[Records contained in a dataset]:
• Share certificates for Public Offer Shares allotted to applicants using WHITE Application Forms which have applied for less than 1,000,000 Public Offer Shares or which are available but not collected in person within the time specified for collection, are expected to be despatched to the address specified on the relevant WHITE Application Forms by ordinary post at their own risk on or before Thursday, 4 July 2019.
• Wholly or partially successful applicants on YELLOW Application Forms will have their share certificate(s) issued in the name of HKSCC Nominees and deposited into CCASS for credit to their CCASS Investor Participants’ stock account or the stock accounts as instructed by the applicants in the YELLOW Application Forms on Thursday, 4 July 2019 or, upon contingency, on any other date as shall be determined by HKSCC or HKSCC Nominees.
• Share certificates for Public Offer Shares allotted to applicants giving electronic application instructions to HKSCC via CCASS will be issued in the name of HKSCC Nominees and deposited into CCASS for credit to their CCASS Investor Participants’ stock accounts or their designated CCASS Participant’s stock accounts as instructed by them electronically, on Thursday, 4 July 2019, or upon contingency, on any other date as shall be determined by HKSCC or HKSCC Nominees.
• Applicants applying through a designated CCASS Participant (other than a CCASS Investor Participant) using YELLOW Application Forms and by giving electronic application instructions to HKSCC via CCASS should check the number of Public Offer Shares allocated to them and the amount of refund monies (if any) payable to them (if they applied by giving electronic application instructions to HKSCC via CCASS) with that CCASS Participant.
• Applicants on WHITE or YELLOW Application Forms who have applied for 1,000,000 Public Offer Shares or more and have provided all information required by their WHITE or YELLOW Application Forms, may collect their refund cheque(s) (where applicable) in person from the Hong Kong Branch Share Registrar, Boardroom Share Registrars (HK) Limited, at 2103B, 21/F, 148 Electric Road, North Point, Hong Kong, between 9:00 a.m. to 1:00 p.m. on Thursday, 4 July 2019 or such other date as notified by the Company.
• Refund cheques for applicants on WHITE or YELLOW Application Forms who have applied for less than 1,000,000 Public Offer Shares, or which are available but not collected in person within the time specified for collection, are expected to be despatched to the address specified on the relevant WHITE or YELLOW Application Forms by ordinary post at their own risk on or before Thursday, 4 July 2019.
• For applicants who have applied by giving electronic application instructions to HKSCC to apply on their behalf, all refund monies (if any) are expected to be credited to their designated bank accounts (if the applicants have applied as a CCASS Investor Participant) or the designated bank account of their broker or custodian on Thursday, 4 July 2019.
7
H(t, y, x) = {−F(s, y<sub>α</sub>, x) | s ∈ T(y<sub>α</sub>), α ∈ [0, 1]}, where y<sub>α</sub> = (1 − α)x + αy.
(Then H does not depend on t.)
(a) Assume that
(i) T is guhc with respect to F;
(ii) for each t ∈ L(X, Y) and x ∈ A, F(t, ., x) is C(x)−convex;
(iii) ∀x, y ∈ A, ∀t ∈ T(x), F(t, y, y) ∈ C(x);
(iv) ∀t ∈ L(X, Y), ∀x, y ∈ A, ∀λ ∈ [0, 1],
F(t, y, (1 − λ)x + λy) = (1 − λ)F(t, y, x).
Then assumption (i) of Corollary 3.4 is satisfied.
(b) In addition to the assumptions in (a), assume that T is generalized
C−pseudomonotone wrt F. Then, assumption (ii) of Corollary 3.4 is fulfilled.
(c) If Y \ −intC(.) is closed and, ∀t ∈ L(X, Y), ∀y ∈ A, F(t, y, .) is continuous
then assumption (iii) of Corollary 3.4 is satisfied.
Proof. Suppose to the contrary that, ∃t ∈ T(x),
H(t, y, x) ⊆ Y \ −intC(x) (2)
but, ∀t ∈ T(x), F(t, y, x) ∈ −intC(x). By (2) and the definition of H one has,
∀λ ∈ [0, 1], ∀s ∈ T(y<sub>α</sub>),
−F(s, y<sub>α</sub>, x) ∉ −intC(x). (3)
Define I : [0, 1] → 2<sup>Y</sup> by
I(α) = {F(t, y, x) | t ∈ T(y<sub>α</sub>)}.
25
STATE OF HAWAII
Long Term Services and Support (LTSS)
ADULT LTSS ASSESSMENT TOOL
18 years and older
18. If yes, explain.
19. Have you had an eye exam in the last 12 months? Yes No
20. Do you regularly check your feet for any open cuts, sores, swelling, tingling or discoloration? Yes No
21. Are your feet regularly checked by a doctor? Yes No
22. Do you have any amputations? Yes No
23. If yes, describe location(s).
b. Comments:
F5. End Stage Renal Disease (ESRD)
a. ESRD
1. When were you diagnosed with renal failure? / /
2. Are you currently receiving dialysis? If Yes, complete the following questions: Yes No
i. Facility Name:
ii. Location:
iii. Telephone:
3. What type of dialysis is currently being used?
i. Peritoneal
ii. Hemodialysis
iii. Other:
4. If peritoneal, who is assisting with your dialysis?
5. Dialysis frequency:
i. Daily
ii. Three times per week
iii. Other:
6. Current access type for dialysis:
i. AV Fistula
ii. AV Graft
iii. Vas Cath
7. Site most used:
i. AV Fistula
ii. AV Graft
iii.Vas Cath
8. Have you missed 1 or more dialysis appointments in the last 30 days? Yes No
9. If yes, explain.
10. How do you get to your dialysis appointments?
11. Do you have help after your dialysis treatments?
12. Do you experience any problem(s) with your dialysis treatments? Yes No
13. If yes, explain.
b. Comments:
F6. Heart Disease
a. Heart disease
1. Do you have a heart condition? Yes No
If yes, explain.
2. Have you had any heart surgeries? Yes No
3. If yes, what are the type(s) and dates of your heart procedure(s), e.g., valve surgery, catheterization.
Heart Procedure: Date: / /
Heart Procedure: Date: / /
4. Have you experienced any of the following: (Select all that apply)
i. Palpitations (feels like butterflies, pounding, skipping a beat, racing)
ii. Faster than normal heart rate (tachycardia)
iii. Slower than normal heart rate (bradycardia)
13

[WHAT YOU ARE ASKED TO DO]:
Whatever appears in the records must be returned exactly.

[RESPONSE TO THE EXERCISE]:
• Share certificates for Public Offer Shares allotted to applicants using WHITE Application Forms which have applied for less than 1,000,000 Public Offer Shares or which are available but not collected in person within the time specified for collection, are expected to be despatched to the address specified on the relevant WHITE Application Forms by ordinary post at their own risk on or before Thursday, 4 July 2019.
• Wholly or partially successful applicants on YELLOW Application Forms will have their share certificate(s) issued in the name of HKSCC Nominees and deposited into CCASS for credit to their CCASS Investor Participants’ stock account or the stock accounts as instructed by the applicants in the YELLOW Application Forms on Thursday, 4 July 2019 or, upon contingency, on any other date as shall be determined by HKSCC or HKSCC Nominees.
• Share certificates for Public Offer Shares allotted to applicants giving electronic application instructions to HKSCC via CCASS will be issued in the name of HKSCC Nominees and deposited into CCASS for credit to their CCASS Investor Participants’ stock accounts or their designated CCASS Participant’s stock accounts as instructed by them electronically, on Thursday, 4 July 2019, or upon contingency, on any other date as shall be determined by HKSCC or HKSCC Nominees.
• Applicants applying through a designated CCASS Participant (other than a CCASS Investor Participant) using YELLOW Application Forms and by giving electronic application instructions to HKSCC via CCASS should check the number of Public Offer Shares allocated to them and the amount of refund monies (if any) payable to them (if they applied by giving electronic application instructions to HKSCC via CCASS) with that CCASS Participant.
• Applicants on WHITE or YELLOW Application Forms who have applied for 1,000,000 Public Offer Shares or more and have provided all information required by their WHITE or YELLOW Application Forms, may collect their refund cheque(s) (where applicable) in person from the Hong Kong Branch Share Registrar, Boardroom Share Registrars (HK) Limited, at 2103B, 21/F, 148 Electric Road, North Point, Hong Kong, between 9:00 a.m. to 1:00 p.m. on Thursday, 4 July 2019 or such other date as notified by the Company.
• Refund cheques for applicants on WHITE or YELLOW Application Forms who have applied for less than 1,000,000 Public Offer Shares, or which are available but not collected in person within the time specified for collection, are expected to be despatched to the address specified on the relevant WHITE or YELLOW Application Forms by ordinary post at their own risk on or before Thursday, 4 July 2019.
• For applicants who have applied by giving electronic application instructions to HKSCC to apply on their behalf, all refund monies (if any) are expected to be credited to their designated bank accounts (if the applicants have applied as a CCASS Investor Participant) or the designated bank account of their broker or custodian on Thursday, 4 July 2019.
7
H(t, y, x) = {−F(s, y<sub>α</sub>, x) | s ∈ T(y<sub>α</sub>), α ∈ [0, 1]}, where y<sub>α</sub> = (1 − α)x + αy.
(Then H does not depend on t.)
(a) Assume that
(i) T is guhc with respect to F;
(ii) for each t ∈ L(X, Y) and x ∈ A, F(t, ., x) is C(x)−convex;
(iii) ∀x, y ∈ A, ∀t ∈ T(x), F(t, y, y) ∈ C(x);
(iv) ∀t ∈ L(X, Y), ∀x, y ∈ A, ∀λ ∈ [0, 1],
F(t, y, (1 − λ)x + λy) = (1 − λ)F(t, y, x).
Then assumption (i) of Corollary 3.4 is satisfied.
(b) In addition to the assumptions in (a), assume that T is generalized
C−pseudomonotone wrt F. Then, assumption (ii) of Corollary 3.4 is fulfilled.
(c) If Y \ −intC(.) is closed and, ∀t ∈ L(X, Y), ∀y ∈ A, F(t, y, .) is continuous
then assumption (iii) of Corollary 3.4 is satisfied.
Proof. Suppose to the contrary that, ∃t ∈ T(x),
H(t, y, x) ⊆ Y \ −intC(x) (2)
but, ∀t ∈ T(x), F(t, y, x) ∈ −intC(x). By (2) and the definition of H one has,
∀λ ∈ [0, 1], ∀s ∈ T(y<sub>α</sub>),
−F(s, y<sub>α</sub>, x) ∉ −intC(x). (3)
Define I : [0, 1] → 2<sup>Y</sup> by
I(α) = {F(t, y, x) | t ∈ T(y<sub>α</sub>)}.
25
STATE OF HAWAII
Long Term Services and Support (LTSS)
ADULT LTSS ASSESSMENT TOOL
18 years and older
18. If yes, explain.
19. Have you had an eye exam in the last 12 months? Yes No
20. Do you regularly check your feet for any open cuts, sores, swelling, tingling or discoloration? Yes No
21. Are your feet regularly checked by a doctor? Yes No
22. Do you have any amputations? Yes No
23. If yes, describe location(s).
b. Comments:
F5. End Stage Renal Disease (ESRD)
a. ESRD
1. When were you diagnosed with renal failure? / /
2. Are you currently receiving dialysis? If Yes, complete the following questions: Yes No
i. Facility Name:
ii. Location:
iii. Telephone:
3. What type of dialysis is currently being used?
i. Peritoneal
ii. Hemodialysis
iii. Other:
4. If peritoneal, who is assisting with your dialysis?
5. Dialysis frequency:
i. Daily
ii. Three times per week
iii. Other:
6. Current access type for dialysis:
i. AV Fistula
ii. AV Graft
iii. Vas Cath
7. Site most used:
i. AV Fistula
ii. AV Graft
iii.Vas Cath
8. Have you missed 1 or more dialysis appointments in the last 30 days? Yes No
9. If yes, explain.
10. How do you get to your dialysis appointments?
11. Do you have help after your dialysis treatments?
12. Do you experience any problem(s) with your dialysis treatments? Yes No
13. If yes, explain.
b. Comments:
F6. Heart Disease
a. Heart disease
1. Do you have a heart condition? Yes No
If yes, explain.
2. Have you had any heart surgeries? Yes No
3. If yes, what are the type(s) and dates of your heart procedure(s), e.g., valve surgery, catheterization.
Heart Procedure: Date: / /
Heart Procedure: Date: / /
4. Have you experienced any of the following: (Select all that apply)
i. Palpitations (feels like butterflies, pounding, skipping a beat, racing)
ii. Faster than normal heart rate (tachycardia)
iii. Slower than normal heart rate (bradycardia)
13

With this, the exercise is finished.